__WHAT YOU NEED TO DO__.
Look through the entries below for the string "benefits", and copy each line where it is found.

__RECORDS TO PROCESS__.

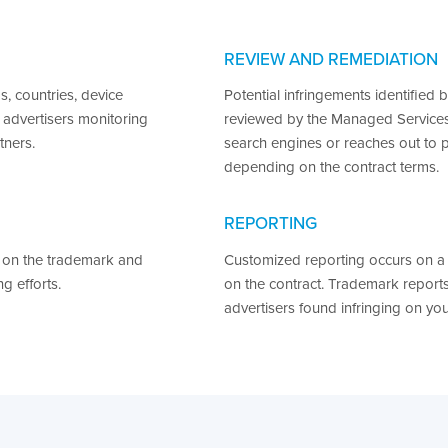
REVIEW AND REMEDIATION
, countries, device
Potential infringements identified 
 advertisers monitoring
reviewed by the Managed Services
tners.
search engines or reaches out to 
depending on the contract terms.
REPORTING
 on the trademark and
Customized reporting occurs on a 
g efforts.
on the contract. Trademark report
advertisers found infringing on yo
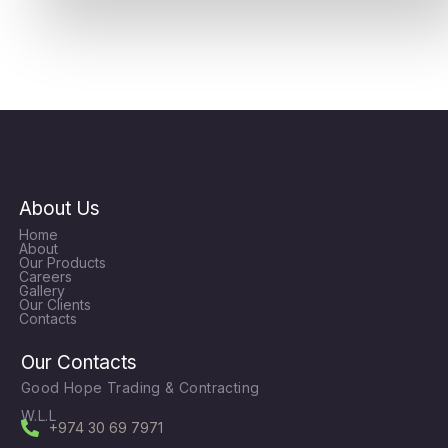
About Us
Home
About
Our Products
Careers
Gallery
Our Clients
Contacts
Our Contacts
Good Hope Trading & Contracting
W.L.L
+974 30 69 7971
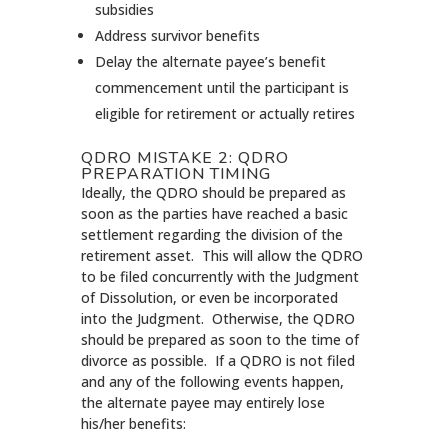
subsidies
Address survivor benefits
Delay the alternate payee’s benefit
commencement until the participant is
eligible for retirement or actually retires
QDRO MISTAKE 2: QDRO
PREPARATION TIMING
Ideally, the QDRO should be prepared as
soon as the parties have reached a basic
settlement regarding the division of the
retirement asset. This will allow the QDRO
to be filed concurrently with the Judgment
of Dissolution, or even be incorporated
into the Judgment. Otherwise, the QDRO
should be prepared as soon to the time of
divorce as possible. If a QDRO is not filed
and any of the following events happen,
the alternate payee may entirely lose
his/her benefits:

__REPLY__.
Address survivor benefits
his/her benefits:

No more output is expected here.